2.  **Stage 2 (20 Tokens):** Fetch full history only if Stage 1 passes.

**Analysis of Keepa API Costs:**
We verified that fetching `stats=365` costs the same as `stats=90` (approx 2 tokens) as long as `history=0` (no CSV data) is requested.
*   **Old Strategy:** Peek at 90 days. Risk: Miss seasonal items (False Negatives).
*   **New Strategy:** Peek at **365 days** (`stats=365`). Benefit: Eliminates the "90-Day Blind Spot" for the same low cost, allowing accurate seasonality filtering before committing to the expensive fetch.

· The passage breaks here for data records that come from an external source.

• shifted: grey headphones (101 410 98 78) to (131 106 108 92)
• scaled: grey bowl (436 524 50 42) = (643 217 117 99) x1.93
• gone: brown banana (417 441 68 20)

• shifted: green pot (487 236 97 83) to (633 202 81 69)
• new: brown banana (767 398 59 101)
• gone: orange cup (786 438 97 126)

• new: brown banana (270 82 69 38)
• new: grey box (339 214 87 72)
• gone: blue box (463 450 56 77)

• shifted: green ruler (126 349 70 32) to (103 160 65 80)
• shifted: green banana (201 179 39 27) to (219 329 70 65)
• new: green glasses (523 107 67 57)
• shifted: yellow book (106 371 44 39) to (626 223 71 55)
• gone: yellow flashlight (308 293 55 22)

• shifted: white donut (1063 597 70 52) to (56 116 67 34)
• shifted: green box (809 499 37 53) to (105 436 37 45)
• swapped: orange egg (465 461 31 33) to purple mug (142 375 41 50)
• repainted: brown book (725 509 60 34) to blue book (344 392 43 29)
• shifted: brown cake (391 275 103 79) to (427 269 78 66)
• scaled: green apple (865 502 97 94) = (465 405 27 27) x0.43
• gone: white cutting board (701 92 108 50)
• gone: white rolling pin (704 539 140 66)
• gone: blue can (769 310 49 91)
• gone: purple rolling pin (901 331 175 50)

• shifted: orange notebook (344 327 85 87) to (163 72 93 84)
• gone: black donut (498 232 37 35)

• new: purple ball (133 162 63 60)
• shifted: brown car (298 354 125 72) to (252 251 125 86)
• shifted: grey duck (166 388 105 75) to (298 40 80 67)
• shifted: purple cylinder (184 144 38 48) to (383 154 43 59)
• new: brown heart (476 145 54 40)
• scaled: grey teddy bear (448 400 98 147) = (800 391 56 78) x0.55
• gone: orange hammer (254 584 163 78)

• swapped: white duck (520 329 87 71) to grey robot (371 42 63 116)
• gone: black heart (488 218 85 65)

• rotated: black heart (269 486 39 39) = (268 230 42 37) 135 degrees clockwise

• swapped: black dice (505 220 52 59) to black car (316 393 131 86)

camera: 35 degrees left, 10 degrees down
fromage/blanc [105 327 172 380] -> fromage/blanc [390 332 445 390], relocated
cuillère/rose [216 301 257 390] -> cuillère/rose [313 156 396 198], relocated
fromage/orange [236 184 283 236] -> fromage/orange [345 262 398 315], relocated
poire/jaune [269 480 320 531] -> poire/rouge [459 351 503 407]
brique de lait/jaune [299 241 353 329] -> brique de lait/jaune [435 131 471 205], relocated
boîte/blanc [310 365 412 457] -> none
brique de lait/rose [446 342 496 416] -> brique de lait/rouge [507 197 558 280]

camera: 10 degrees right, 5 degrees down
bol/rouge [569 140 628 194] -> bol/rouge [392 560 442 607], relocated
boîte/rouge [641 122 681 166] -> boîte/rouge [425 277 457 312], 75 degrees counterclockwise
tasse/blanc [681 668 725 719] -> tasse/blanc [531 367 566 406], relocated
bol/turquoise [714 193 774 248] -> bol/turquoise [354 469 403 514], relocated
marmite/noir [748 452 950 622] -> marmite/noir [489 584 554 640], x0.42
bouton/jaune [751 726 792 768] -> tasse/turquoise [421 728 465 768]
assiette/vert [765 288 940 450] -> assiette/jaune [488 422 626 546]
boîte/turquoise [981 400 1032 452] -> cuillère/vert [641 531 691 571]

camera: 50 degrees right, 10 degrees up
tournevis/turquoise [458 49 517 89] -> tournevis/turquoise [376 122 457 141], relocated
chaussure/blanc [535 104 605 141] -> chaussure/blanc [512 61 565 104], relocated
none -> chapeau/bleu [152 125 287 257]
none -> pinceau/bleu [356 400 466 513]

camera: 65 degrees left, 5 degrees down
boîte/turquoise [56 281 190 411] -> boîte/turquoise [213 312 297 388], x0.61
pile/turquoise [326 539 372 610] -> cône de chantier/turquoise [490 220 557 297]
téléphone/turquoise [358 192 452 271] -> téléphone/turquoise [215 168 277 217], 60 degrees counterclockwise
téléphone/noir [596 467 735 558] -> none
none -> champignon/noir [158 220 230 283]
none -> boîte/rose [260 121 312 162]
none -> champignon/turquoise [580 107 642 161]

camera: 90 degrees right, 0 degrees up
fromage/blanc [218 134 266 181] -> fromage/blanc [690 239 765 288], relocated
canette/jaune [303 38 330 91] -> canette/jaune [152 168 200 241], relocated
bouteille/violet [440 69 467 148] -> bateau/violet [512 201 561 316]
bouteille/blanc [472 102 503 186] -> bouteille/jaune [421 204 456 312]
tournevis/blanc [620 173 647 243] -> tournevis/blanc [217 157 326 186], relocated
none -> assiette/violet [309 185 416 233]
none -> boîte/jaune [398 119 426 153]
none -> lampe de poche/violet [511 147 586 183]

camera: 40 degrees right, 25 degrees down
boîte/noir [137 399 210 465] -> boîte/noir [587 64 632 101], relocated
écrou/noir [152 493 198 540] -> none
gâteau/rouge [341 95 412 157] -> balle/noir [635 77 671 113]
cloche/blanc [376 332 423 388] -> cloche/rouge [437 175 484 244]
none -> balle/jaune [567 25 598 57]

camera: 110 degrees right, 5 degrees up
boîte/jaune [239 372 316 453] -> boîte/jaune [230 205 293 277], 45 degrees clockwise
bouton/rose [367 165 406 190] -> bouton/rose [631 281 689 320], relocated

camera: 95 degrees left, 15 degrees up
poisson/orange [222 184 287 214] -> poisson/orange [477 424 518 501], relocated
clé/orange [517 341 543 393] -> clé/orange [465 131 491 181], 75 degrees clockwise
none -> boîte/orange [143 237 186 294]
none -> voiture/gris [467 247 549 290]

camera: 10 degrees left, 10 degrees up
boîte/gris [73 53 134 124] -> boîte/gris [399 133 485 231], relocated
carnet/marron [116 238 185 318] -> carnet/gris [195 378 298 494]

### 4. Technical "Gotchas"
*   **Sort Order Rigidity:** The Upserter relies on `Sort Type 4` (Last Update) to maintain its watermark. Analysis of `keepa_api.py` confirmed that `fetch_deals_for_deals` hardcodes `sortType=4`, mitigating this risk.
*   **AI Rejection Rate:** The current logic (`stable_calculations.py`) often rejects valid low-priced deals because they deviate from a high 3-year average. A requirement was added to **bypass the AI check** if the calculated price is capped by the Amazon New Price (the "Amazon Ceiling").

## Solutions Implemented
*   **Theoretical Verification:** Confirmed that an "Upserter-Only" model is viable IF the missing features (Peek Strategy, Zombie Repair, Incremental Saves, AI Bypass) are ported.
*   **Architecture Plan:** Created `Refactor_Plan.md` detailing the blueprint for the new `Smart_Ingestor` component, explicitly specifying `stats=365` for the peek strategy.
*   **Documentation:** Recorded all "Past Demons" (Livelocks, Loops, Ghost Data) to ensure the future implementation specifically defends against them.

## Outcome
**SUCCESS.** The analysis confirmed the path forward. No code was changed in this task, but the roadmap (`Refactor_Plan.md`) provides a safe, detailed guide for the refactoring. The plan includes archiving legacy components and renaming the new component to `Smart_Ingestor` to reflect its expanded capabilities.